A second day of disruption took place after Extinction Rebellion campaigners camped overnight at Waterloo Bridge, Parliament Square and Oxford Circus.
Up to 500,000 people were affected by the diversion of 55 bus routes.The Met said 290 people had been arrested. During protests in Edinburgh, 29 arrests were made.
Organisers said protests had been held in more than 80 cities across 33 countries.
In London, motorists face gridlocked traffic on a number of alternative routes, such as Westminster Bridge and Blackfriars Bridge.
Transport for London warned bus users that routes would remain on diversion or terminate early.
Mayor of London Sadiq Khan said although he "shared the passion" of the activists, he was "extremely concerned" about plans some had to disrupt the Tube on Wednesday.
"Ongoing demonstrations are causing serious disruption to public transport, local businesses and Londoners who wish to go about their daily business," Ch Supt Colin Wingrove, of the Met, said.Campaigners have been ordered to restrict their protests to Marble Arch after they caused widespread disruption on Monday. That order will continue until 21:10 on Friday.
Three men and two women, in their 40s and 50s, arrested on suspicion of criminal damage at Shell's headquarters in London on Monday, have since been released while inquiries continue.
The majority of the other protesters detained have been held on suspicion of public order offences. Mr Khan said it was "absolutely crucial" to get more people to use public transport to tackle climate change, and urged the protesters not to disrupt the Tube.
"Targeting public transport in this way would only damage the cause of all of us who want to tackle climate change, as well as risking Londoners' safety, and I'd implore anyone considering doing so to think again," he said.
What is Extinction Rebellion?
Since its launch last year, members have shut bridges, poured buckets of fake blood outside Downing Street, blockaded the BBC and stripped semi-naked in Parliament.
It has three core demands: for the government to "tell the truth about climate change", reduce carbon emissions to zero by 2025, and create a citizens' assembly to oversee progress.
Controversially, the group is trying to get as many people arrested as possible.
One of the group's founders, Roger Hallam, believes that mass participation and civil disobedience maximise the chances of social change.

Task goal:
Extend the news report on the Extinction Rebellion protests in London, starting after its final sentence. The records are separate material and are not part of the text about the Extinction Rebellion protests.

(Dataset entries)
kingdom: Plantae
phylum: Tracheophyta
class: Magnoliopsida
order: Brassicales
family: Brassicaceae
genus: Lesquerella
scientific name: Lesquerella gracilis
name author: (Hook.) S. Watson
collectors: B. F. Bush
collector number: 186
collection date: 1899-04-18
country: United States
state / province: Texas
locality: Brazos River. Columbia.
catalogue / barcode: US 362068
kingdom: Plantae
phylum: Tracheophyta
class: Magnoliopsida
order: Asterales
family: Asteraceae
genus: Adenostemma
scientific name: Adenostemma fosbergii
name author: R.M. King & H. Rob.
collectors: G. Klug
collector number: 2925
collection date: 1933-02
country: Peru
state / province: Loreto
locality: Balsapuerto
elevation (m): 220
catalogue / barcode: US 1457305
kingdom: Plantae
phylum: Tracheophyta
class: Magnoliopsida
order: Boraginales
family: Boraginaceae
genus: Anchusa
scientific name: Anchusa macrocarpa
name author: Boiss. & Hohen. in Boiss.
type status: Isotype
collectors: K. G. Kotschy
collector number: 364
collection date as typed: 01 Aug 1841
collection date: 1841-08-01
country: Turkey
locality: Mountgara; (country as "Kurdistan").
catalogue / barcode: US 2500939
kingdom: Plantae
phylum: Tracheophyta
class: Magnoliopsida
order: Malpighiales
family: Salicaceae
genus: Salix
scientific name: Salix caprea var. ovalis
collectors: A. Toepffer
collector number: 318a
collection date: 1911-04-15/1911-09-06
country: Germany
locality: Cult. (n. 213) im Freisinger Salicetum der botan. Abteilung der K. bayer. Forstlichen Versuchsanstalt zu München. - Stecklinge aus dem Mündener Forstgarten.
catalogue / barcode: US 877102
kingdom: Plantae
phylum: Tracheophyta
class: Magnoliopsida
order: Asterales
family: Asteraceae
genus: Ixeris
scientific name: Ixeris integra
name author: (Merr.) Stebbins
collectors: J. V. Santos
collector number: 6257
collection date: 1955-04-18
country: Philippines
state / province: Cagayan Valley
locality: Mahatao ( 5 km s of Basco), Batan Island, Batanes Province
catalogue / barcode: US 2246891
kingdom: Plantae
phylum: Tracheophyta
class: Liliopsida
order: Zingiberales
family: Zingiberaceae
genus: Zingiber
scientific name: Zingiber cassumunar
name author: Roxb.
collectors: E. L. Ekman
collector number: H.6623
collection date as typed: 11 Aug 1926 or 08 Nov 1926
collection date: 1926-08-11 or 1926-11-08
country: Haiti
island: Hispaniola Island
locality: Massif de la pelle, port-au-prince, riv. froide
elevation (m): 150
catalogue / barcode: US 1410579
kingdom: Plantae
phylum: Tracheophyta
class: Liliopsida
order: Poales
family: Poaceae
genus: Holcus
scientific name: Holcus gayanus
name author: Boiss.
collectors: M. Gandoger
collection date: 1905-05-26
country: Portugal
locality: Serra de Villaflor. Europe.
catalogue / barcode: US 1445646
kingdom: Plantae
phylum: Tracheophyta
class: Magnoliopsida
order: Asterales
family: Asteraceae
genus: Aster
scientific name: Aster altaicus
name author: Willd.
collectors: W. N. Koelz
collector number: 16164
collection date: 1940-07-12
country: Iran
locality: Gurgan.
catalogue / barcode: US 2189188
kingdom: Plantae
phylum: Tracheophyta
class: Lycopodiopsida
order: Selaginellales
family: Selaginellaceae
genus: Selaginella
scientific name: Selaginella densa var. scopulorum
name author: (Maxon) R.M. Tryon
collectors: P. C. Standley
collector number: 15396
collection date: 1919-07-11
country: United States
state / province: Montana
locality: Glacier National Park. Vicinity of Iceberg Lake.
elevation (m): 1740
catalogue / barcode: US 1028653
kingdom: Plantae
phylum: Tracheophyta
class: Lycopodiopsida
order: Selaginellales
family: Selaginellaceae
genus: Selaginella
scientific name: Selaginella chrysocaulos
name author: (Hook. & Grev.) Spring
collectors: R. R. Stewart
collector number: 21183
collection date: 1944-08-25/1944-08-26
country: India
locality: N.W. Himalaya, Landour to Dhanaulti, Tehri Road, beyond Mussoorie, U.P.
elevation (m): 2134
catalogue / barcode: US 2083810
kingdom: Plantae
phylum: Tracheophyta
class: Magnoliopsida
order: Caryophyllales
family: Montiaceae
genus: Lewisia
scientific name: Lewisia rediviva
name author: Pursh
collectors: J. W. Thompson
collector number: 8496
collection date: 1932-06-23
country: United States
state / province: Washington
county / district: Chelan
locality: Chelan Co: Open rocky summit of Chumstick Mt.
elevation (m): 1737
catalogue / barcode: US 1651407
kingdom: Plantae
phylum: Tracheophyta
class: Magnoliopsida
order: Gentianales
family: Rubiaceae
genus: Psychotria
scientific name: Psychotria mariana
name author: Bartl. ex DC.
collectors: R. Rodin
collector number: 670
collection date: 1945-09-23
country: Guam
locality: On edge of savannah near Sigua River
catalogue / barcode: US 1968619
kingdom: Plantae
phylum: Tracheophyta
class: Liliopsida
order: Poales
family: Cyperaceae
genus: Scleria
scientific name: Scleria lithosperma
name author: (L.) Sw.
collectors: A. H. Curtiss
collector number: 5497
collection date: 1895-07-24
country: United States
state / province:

Answer for the task:
But critics say they cause unnecessary disruption and waste police time when forces are already overstretched.
The second day of action included speeches at Parliament Square about how to tackle climate change.
At the scene: Shamaan Freeman-Powell
Oxford Circus is usually one of the busiest crossroads in London, but only scores of protesters and bemused onlookers can be found in the middle of the road today.
Food stalls offering free porridge, and clothing lines for dirty laundry have been erected.
Children as young as six are making use of the freshly-drawn hopscotch, running around the tents and flying colourful banners.
One campaigner, who attended the protest with her two children, says she was protesting for the people who are "the most vulnerable, and least responsible for climate change".
Her nine-year-old daughter says she wishes her school taught her more on the issue.
Most protesters say the police have been encouraging - despite the number of arrests - although taxi drivers and shoppers complained of the disruption.
The government said it shared "people's passion" to combat climate change and "protect our planet for future generations".
The Department for Business, Energy & Industrial Strategy said the UK had cut its emissions by 44% since 1990.
A spokesman said: "We've asked our independent climate experts for advice on a net zero emissions target and set out plans to transition to low emission vehicles and significantly reduce pollution through our Clean Air Strategy."